— INSTRUCTIONS FOR THE TASK —
Copy the lines of the data below without any changes, beginning at the line containing "scientific name: Haemorhous cassinii" and ending after the line containing "scientific name: Pentatoma rufipes".

— Data items —
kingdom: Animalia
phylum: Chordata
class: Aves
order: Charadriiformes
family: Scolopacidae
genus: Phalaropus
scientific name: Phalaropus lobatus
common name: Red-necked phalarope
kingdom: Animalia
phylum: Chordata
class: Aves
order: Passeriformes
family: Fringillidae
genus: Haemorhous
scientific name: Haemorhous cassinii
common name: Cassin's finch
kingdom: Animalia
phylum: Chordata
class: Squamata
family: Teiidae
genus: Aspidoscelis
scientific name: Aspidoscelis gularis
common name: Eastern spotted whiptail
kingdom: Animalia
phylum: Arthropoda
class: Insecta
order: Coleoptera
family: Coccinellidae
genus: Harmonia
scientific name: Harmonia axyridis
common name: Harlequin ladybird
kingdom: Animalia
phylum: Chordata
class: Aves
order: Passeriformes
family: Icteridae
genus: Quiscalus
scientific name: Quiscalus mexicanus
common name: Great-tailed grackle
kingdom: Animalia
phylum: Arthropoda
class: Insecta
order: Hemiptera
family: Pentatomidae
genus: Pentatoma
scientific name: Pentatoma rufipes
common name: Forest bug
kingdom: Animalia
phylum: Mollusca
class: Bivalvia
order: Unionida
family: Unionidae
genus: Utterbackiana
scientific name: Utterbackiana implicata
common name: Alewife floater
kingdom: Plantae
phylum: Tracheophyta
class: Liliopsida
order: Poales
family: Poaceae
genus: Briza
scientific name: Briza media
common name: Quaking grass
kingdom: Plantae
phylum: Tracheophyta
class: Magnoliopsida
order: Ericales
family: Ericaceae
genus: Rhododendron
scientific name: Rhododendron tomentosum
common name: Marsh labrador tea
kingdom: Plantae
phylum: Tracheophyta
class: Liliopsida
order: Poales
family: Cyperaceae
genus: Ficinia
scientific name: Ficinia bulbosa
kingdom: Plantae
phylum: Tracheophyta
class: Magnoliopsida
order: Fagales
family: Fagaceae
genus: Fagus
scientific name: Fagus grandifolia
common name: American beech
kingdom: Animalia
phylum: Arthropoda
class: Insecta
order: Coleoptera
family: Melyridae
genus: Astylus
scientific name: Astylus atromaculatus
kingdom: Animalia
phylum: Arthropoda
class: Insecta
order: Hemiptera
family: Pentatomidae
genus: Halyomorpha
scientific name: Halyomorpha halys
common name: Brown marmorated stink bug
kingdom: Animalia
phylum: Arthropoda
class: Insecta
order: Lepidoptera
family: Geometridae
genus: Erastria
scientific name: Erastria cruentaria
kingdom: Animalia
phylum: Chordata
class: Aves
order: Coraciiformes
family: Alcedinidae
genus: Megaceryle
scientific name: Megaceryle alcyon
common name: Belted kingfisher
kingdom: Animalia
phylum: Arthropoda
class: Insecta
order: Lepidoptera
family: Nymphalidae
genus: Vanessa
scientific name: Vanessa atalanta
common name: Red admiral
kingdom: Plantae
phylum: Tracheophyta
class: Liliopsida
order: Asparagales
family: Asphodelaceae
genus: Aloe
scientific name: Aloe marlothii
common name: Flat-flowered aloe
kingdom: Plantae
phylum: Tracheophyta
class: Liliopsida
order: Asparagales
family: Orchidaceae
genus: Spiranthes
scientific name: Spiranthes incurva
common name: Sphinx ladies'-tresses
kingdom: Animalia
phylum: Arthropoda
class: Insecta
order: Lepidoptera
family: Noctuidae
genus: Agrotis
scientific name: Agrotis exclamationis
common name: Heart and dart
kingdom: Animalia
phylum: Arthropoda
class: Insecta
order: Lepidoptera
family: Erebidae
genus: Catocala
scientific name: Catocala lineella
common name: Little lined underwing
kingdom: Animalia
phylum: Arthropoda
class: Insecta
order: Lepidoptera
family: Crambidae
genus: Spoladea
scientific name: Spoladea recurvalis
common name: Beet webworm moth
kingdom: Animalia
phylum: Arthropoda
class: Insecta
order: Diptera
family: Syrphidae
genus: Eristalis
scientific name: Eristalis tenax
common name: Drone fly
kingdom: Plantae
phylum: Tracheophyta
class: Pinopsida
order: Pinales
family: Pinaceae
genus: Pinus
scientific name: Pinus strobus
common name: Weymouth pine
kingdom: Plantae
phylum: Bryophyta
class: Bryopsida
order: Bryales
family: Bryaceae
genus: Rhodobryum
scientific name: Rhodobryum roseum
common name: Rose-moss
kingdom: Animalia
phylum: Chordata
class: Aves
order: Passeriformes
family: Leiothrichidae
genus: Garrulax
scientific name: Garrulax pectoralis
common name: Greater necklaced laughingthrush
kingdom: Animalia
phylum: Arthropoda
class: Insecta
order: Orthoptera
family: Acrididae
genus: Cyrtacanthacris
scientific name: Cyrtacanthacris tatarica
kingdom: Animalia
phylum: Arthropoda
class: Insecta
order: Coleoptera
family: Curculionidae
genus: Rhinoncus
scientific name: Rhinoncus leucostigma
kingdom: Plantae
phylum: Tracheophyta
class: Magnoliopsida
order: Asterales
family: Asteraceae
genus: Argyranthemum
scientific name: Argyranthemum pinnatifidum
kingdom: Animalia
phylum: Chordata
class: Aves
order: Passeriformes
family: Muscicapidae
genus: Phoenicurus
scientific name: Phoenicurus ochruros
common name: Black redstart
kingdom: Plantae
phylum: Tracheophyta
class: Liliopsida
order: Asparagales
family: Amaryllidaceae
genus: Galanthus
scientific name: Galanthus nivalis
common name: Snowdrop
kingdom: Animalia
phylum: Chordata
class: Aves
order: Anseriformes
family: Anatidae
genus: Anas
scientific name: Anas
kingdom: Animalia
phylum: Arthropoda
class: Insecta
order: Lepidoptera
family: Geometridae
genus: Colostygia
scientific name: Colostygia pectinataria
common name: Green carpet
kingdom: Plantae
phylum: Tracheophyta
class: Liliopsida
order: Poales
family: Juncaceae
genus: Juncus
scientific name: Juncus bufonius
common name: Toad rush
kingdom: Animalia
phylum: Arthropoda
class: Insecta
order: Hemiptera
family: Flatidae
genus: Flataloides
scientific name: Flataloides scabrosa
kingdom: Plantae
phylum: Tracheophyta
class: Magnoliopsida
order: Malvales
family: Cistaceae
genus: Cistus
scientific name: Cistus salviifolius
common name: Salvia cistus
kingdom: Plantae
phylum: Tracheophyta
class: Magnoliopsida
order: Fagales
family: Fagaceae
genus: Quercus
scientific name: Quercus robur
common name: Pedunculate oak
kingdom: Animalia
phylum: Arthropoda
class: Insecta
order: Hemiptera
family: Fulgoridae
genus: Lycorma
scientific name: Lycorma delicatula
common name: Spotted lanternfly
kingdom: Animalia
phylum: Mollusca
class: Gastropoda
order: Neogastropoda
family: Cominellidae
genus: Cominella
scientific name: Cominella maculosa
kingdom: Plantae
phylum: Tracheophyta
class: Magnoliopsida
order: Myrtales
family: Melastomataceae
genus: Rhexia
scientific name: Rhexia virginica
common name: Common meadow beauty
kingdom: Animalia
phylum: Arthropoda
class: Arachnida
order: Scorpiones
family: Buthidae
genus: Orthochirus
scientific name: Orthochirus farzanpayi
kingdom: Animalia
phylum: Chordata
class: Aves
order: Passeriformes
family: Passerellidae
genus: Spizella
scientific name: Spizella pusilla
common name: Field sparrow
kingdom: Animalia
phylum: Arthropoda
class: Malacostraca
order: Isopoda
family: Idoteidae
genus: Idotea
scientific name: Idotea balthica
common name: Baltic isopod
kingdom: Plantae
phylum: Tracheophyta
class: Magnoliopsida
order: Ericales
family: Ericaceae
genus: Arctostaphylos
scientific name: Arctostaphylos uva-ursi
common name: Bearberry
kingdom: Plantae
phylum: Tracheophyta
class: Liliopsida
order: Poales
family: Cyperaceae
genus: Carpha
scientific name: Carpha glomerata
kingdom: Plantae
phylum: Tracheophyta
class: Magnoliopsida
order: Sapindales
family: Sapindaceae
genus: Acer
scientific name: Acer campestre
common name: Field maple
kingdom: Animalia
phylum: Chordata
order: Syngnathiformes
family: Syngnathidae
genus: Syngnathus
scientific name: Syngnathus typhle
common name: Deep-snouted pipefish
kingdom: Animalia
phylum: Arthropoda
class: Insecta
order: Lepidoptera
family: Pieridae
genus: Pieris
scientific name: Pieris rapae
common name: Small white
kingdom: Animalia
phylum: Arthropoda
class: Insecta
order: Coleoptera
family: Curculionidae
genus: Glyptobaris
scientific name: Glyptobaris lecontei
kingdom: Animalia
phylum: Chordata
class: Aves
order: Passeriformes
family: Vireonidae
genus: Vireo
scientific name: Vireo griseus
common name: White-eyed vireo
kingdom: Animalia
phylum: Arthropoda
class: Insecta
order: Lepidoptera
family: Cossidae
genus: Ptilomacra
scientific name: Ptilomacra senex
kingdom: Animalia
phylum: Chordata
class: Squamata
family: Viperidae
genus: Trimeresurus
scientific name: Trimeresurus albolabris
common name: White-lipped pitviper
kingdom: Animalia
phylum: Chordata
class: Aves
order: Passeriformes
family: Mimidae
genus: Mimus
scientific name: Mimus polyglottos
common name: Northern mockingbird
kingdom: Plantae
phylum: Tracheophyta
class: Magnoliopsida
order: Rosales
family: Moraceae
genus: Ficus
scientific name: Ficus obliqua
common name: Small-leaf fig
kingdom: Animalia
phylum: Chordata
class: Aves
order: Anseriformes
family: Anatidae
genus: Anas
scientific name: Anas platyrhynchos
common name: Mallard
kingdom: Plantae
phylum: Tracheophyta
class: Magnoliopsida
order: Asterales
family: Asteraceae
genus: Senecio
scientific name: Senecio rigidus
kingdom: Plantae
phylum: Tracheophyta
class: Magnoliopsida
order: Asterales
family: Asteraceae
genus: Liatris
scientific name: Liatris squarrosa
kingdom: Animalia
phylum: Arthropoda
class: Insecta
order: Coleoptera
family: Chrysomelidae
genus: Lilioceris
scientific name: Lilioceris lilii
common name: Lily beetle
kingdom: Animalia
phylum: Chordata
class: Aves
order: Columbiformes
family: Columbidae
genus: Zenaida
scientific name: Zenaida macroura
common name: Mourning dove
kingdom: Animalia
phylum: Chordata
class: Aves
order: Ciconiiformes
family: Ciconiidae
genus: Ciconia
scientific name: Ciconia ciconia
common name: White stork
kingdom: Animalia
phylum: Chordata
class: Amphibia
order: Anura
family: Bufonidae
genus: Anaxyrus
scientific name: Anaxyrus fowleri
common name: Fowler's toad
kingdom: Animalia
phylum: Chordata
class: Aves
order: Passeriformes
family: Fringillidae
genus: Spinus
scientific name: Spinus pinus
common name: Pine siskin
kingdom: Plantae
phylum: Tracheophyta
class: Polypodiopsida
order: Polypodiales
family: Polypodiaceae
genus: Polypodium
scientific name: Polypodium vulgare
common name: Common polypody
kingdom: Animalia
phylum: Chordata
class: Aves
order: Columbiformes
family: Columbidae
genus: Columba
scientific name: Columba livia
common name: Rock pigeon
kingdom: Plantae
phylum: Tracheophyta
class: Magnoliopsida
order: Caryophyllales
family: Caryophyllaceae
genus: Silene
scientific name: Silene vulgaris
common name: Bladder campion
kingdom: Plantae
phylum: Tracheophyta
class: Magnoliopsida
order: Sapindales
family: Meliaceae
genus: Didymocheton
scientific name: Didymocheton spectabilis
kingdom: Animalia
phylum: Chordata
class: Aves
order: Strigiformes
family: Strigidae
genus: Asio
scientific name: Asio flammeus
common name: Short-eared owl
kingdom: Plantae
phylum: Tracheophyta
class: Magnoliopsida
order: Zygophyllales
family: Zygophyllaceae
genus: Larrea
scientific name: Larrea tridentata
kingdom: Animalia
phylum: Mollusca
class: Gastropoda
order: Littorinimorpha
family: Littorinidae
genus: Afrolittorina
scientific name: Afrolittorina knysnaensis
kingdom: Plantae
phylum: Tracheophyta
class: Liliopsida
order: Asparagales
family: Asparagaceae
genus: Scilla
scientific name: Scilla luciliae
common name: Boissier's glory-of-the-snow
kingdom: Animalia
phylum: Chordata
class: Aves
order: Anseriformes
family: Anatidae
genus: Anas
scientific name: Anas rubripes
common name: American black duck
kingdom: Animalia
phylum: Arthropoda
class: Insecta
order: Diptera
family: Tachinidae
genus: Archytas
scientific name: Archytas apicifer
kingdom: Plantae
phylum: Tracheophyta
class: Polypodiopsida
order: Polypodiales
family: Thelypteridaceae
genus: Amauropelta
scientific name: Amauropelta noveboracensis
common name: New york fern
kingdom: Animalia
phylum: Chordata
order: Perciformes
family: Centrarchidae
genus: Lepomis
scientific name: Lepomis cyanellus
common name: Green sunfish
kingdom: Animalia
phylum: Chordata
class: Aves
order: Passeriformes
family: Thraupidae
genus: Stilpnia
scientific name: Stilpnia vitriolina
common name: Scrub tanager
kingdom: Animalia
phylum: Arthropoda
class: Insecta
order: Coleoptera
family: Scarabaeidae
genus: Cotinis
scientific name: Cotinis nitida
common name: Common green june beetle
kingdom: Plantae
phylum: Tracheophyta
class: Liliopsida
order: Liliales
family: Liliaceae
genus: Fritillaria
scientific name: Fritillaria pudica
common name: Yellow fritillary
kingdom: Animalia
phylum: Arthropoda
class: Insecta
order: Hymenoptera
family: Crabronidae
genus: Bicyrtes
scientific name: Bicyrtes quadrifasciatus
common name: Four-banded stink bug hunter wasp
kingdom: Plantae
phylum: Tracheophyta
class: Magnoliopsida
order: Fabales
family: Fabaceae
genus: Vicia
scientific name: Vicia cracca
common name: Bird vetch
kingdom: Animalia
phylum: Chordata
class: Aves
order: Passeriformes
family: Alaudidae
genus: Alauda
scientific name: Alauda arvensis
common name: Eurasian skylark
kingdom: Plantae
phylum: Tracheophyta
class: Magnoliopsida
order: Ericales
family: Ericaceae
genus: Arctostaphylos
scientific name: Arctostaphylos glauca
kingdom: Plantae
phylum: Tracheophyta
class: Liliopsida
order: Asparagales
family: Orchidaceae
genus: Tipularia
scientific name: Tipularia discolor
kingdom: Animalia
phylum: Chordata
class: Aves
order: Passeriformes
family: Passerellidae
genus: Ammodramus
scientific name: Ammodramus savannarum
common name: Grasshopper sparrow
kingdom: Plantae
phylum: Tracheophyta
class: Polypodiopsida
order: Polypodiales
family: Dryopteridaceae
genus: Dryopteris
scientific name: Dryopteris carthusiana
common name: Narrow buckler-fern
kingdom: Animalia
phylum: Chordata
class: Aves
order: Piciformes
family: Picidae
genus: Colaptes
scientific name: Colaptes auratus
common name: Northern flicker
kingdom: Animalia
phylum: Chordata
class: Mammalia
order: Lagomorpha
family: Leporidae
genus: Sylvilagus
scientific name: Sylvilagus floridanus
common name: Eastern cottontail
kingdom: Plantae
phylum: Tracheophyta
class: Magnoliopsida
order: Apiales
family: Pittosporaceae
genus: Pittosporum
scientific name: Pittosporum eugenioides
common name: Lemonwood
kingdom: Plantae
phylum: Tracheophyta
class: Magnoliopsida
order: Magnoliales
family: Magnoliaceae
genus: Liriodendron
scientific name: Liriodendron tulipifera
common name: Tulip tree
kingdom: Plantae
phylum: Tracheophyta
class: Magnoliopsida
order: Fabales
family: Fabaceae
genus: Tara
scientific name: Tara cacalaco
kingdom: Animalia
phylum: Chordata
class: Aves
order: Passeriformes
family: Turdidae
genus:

— WRITTEN SOLUTION —
scientific name: Haemorhous cassinii
common name: Cassin's finch
kingdom: Animalia
phylum: Chordata
class: Squamata
family: Teiidae
genus: Aspidoscelis
scientific name: Aspidoscelis gularis
common name: Eastern spotted whiptail
kingdom: Animalia
phylum: Arthropoda
class: Insecta
order: Coleoptera
family: Coccinellidae
genus: Harmonia
scientific name: Harmonia axyridis
common name: Harlequin ladybird
kingdom: Animalia
phylum: Chordata
class: Aves
order: Passeriformes
family: Icteridae
genus: Quiscalus
scientific name: Quiscalus mexicanus
common name: Great-tailed grackle
kingdom: Animalia
phylum: Arthropoda
class: Insecta
order: Hemiptera
family: Pentatomidae
genus: Pentatoma
scientific name: Pentatoma rufipes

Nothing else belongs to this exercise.